Up on the bow, some of the crew were peering ahead through the milky soup to get a first glance at the mystery ship. By now I had determined it was not the Nisshin Maru. A ship the size of the factory vessel would not be steering such a zig zag course through this ice. It was either a harpoon boat or a spotter vessel. Slowly we inched out way closer coming dangerously near to bobbing bluish white growlers on the surface.

And then in front of us the white hull slowly materialized in the mist. Damn, it was one of the two spotters - the Kaiko Maru, the very same ship we had stopped and collided with back in 2006 in the Ross Sea.

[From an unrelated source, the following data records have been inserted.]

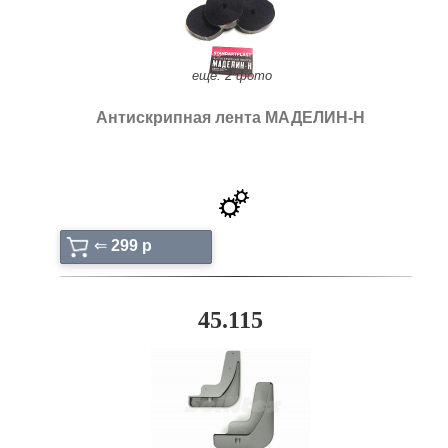
ещё: 2 фото
Антискрипная лента МАДЕЛИН-Н
⇐
299 p
45.115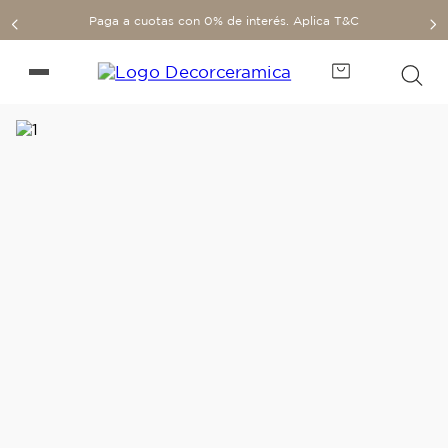
Paga a cuotas con 0% de interés. Aplica T&C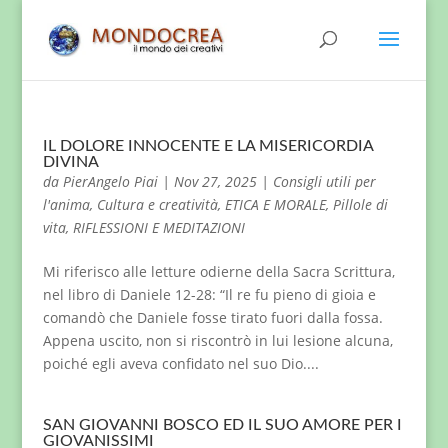
IL DOLORE INNOCENTE E LA MISERICORDIA
DIVINA
da
PierAngelo Piai
|
Nov 27, 2025
|
Consigli utili per
l'anima
,
Cultura e creatività
,
ETICA E MORALE
,
Pillole di
vita
,
RIFLESSIONI E MEDITAZIONI
Mi riferisco alle letture odierne della Sacra Scrittura,
nel libro di Daniele 12-28: “Il re fu pieno di gioia e
comandò che Daniele fosse tirato fuori dalla fossa.
Appena uscito, non si riscontrò in lui lesione alcuna,
poiché egli aveva confidato nel suo Dio....
SAN GIOVANNI BOSCO ED IL SUO AMORE PER I
GIOVANISSIMI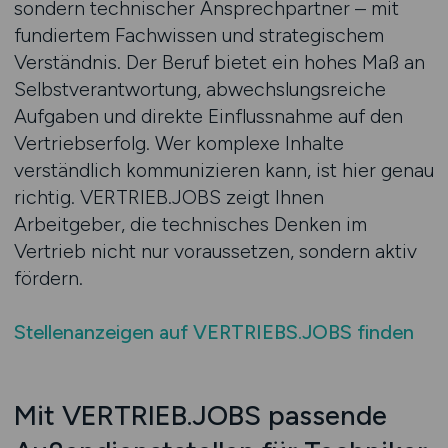
sondern technischer Ansprechpartner – mit
fundiertem Fachwissen und strategischem
Verständnis. Der Beruf bietet ein hohes Maß an
Selbstverantwortung, abwechslungsreiche
Aufgaben und direkte Einflussnahme auf den
Vertriebserfolg. Wer komplexe Inhalte
verständlich kommunizieren kann, ist hier genau
richtig. VERTRIEB.JOBS zeigt Ihnen
Arbeitgeber, die technisches Denken im
Vertrieb nicht nur voraussetzen, sondern aktiv
fördern.
Stellenanzeigen auf VERTRIEBS.JOBS finden
Mit VERTRIEB.JOBS passende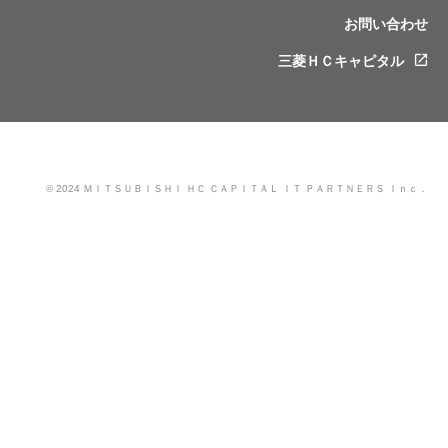
お問い合わせ
三菱ＨＣキャピタル
© 2024 ＭＩＴＳＵＢＩＳＨＩ ＨＣ ＣＡＰＩＴＡＬ ＩＴ ＰＡＲＴＮＥＲＳ Ｉｎｃ．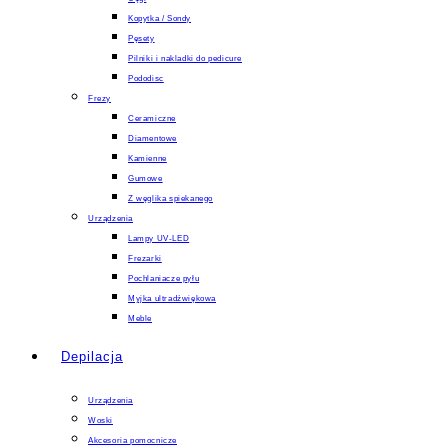
Kopytka / Sondy
Pęsety
Pilniki i nakladki do pedicure
Pododisc
Frezy
Ceramiczne
Diamentowe
Kamienne
Gumowe
Z węglika spiekanego
Urządzenia
Lampy UV-LED
Frezarki
Pochlaniacze pyłu
Myjka ultradźwiękowa
Meble
Depilacja
Urządzenia
Woski
Akcesoria pomocnicze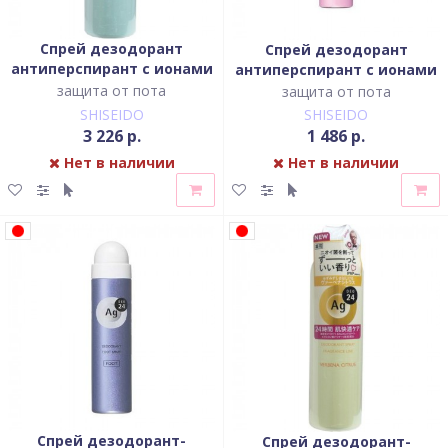
Спрей дезодорант
Спрей дезодорант
антиперспирант с ионами
антиперспирант с ионами
серебра с лёгким
серебра со сладким
защита от пота
защита от пота
цветочным ароматом
ароматом
SHISEIDO
SHISEIDO
детской присыпки
3 226 р.
1 486 р.
Нет в наличии
Нет в наличии
Спрей дезодорант-
Спрей дезодорант-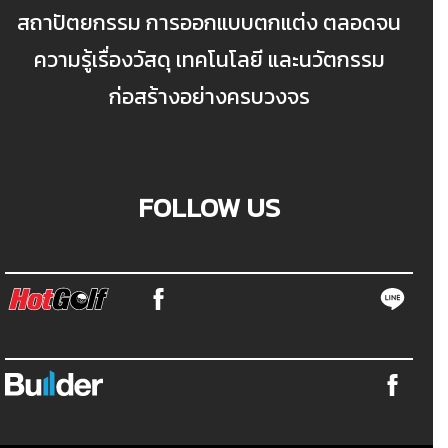
สถาปัตยกรรม การออกแบบตกแต่ง ตลอดจน
ความรู้เรื่องวัสดุ เทคโนโลยี และนวัตกรรม
ก่อสร้างอย่างครบวงจร
FOLLOW US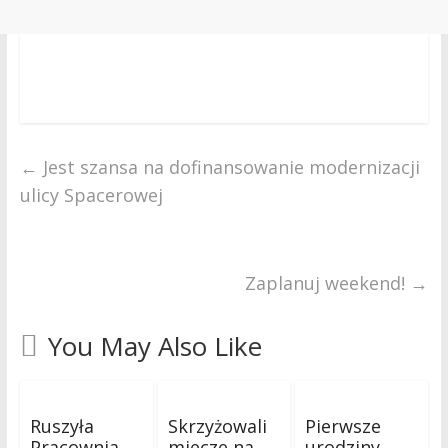
←
Jest szansa na dofinansowanie modernizacji
ulicy Spacerowej
Zaplanuj weekend!
→
You May Also Like
Ruszyła
Skrzyżowali
Pierwsze
Pracownia
miecze na
urodziny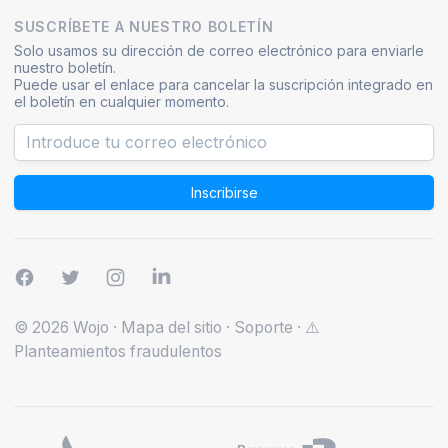
SUSCRÍBETE A NUESTRO BOLETÍN
Solo usamos su dirección de correo electrónico para enviarle
nuestro boletín.
Puede usar el enlace para cancelar la suscripción integrado en
el boletín en cualquier momento.
Inscribirse
© 2026 Wojo
·
Mapa del sitio
·
Soporte
·
⚠️
Planteamientos fraudulentos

There was not a soul on the decks. Just one man on the flying bridge staring straight ahead. We were alongside and half a length of the ship away when he turned and saw us. We were close enough to see his eyes widen as he stumbled out of his chair and scrambled below to the wheelhouse. We must have been a terrifying sight. A sleek black raider suddenly appearing out of nowhere, framed in fog and both ships running full out through a minefield of growlers.

As soon as the man disappeared below decks, my crew threw a barrage of rotten butter bombs and bottles of slippery methyl cellulose mixed with indelible dye onto their decks. Twenty-five direct hits leaving the ship a slippery stinky mess. As we came along her starboard side, the Kaiko Maru suddenly steered into us and the suction between the two ships began to pull us towards her. I quickly pulled away but I had to pivot my stern off her starboard aft area and the two ships touched lightly without any significant damage. They lost some paint and we had a crushed helix-deck railing.

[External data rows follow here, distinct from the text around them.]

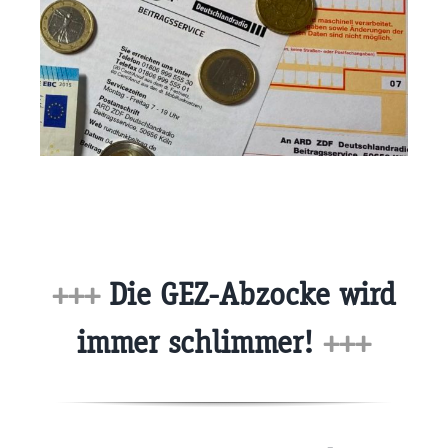
+++
Die GEZ-Abzocke wird
immer schlimmer!
+++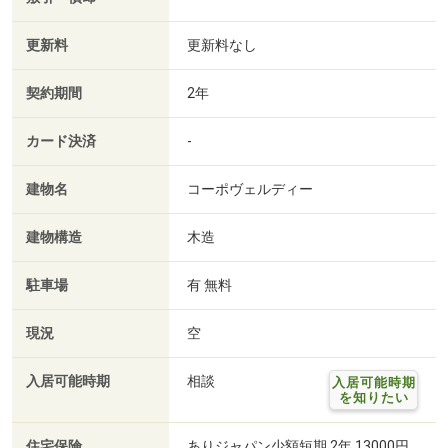
更新料
更新料なし
契約期間
2年
カード決済
-
建物名
コーポヴェルディー
建物構造
木造
駐車場
有 無料
現況
空
入居可能時期
相談
入居可能時期
を知りたい
住宅保険
ありジャパン少額短期 2年 13000円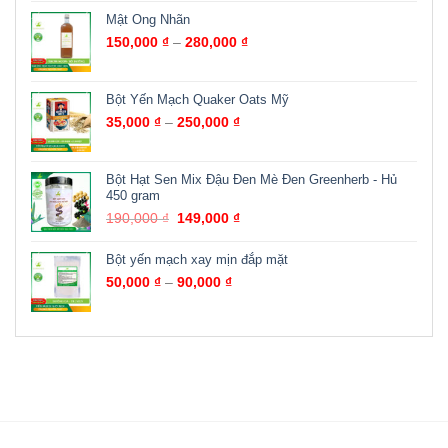
Mật Ong Nhãn
150,000
₫
–
280,000
₫
Bột Yến Mạch Quaker Oats Mỹ
35,000
₫
–
250,000
₫
Bột Hạt Sen Mix Đậu Đen Mè Đen Greenherb - Hủ
450 gram
190,000
₫
149,000
₫
Bột yến mạch xay mịn đắp mặt
50,000
₫
–
90,000
₫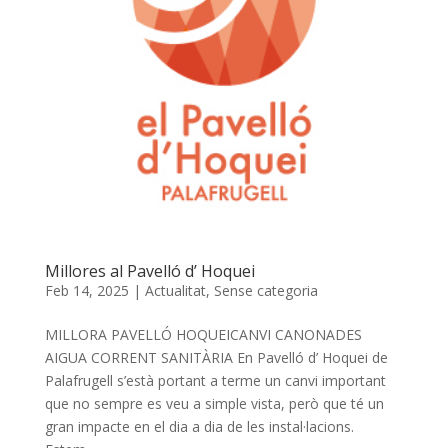
Millores al Pavelló d’ Hoquei
Feb 14, 2025
|
Actualitat
,
Sense categoria
MILLORA PAVELLÓ HOQUEICANVI CANONADES
AIGUA CORRENT SANITÀRIA En Pavelló d’ Hoquei de
Palafrugell s’està portant a terme un canvi important
que no sempre es veu a simple vista, però que té un
gran impacte en el dia a dia de les instal·lacions.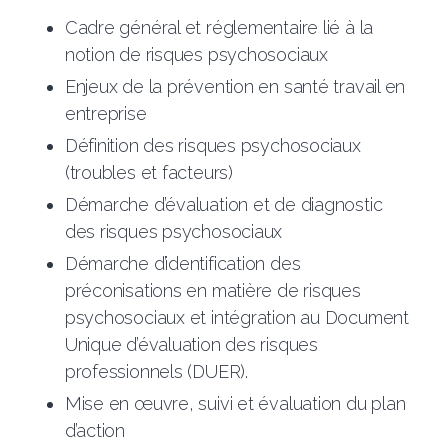
Cadre général et réglementaire lié à la
notion de risques psychosociaux
Enjeux de la prévention en santé travail en
entreprise
Définition des risques psychosociaux
(troubles et facteurs)
Démarche d’évaluation et de diagnostic
des risques psychosociaux
Démarche d’identification des
préconisations en matière de risques
psychosociaux et intégration au Document
Unique d’évaluation des risques
professionnels (DUER).
Mise en œuvre, suivi et évaluation du plan
d’action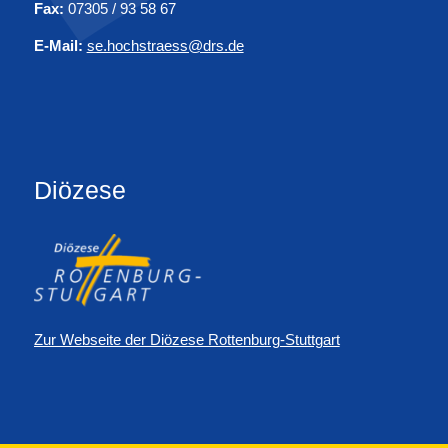
Fax:
07305 / 93 58 67
E-Mail:
se.hochstraess@drs.de
Diözese
Zur Webseite der Diözese Rottenburg-Stuttgart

Jeff Hansen, an Australian citizen from Perth, Western Australia then ordered the ship to leave from the Australian Territorial Waters and informed them that they were operating in contempt of an Australian Federal Court order that specifically prohibits whaling in the Australian zone. The message was relayed in Japanese over the VHF radio by our Japanese interpreter.

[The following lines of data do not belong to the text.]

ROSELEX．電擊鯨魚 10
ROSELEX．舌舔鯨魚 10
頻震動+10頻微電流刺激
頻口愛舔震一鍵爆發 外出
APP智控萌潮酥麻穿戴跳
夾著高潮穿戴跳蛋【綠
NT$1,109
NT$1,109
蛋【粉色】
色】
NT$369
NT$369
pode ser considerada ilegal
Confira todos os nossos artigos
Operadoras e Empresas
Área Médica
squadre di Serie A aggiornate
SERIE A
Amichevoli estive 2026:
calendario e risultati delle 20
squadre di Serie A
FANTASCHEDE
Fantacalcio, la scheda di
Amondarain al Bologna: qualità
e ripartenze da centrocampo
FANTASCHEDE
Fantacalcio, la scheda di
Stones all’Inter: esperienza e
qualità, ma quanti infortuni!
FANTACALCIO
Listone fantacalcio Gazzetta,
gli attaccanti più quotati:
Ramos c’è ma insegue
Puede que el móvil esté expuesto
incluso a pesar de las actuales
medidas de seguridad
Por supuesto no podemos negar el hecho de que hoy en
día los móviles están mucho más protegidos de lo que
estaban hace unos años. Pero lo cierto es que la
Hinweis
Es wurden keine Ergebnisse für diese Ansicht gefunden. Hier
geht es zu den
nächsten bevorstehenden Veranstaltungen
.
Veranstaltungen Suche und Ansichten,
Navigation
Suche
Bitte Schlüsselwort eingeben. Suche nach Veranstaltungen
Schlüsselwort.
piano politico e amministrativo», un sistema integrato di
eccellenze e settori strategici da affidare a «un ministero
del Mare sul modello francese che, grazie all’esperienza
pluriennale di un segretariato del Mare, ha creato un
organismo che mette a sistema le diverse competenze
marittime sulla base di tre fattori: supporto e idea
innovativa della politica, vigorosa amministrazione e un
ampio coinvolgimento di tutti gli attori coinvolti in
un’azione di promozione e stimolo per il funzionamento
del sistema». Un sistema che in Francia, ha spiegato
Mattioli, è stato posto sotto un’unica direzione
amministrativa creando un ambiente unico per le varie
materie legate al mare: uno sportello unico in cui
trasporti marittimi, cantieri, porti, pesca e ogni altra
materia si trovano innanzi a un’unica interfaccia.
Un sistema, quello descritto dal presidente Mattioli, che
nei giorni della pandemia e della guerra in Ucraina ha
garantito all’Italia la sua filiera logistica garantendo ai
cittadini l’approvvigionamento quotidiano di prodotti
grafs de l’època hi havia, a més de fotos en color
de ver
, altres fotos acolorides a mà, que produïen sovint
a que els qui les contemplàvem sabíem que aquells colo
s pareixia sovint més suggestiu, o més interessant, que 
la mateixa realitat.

We knew that the spotter would relay our position to the Nisshin Maru and although they knew we were chasing them, they did not know exactly just where we were until now.

I decided to not linger with the Kaiko Maru and to cut off our action quickly to get away from them while they were still surprised and intimidated. If the spotter was ordered to tail us, that would hinder us in closing on the factory ship. Our real objective is the Nisshin Maru and our present objective is to chase the entire Japanese fleet out of the waters of the Australian Antarctic Territory.

We have been on the tail of the Japanese fleet for exactly one week and we have had two skirmishes with the whalers so far, first with the harpoon vessel Yushin Maru #2 and the last with the spotter vessel Kaiko Maru. The fleet is moving towards the East and out of Australian waters. I don't think there is any question but that we have disrupted their activities in these waters.

The predictable media interviews from Japan began to come in a few hours later with the whalers accusing Sea Shepherd of a terrorist attack with acid. Technically rotten butter is butyric acid just as orange juice is citric acid. The truth of the matter is that beer is more acidic than rotten butter. But the whalers pay their public relations whores like Glenn Inwood in New Zealand good money to put these kinds of spins on the story. I simply told the Japanese media that the real eco-terrorists were the Japanese whalers down here in a whale sanctuary inflicting pain and death onto endangered and protected whales in violation of a global moratorium on whaling and in complete contempt of an Australian Federal Court ruling.

The Japanese fleet continues to run and we continue to pursue. Eastward along the coast of Antarctica we remain hot on the tail of this fleet of killers and eco-criminals and we will continue to pursue them for as long as our resources of fuel permit us to do so.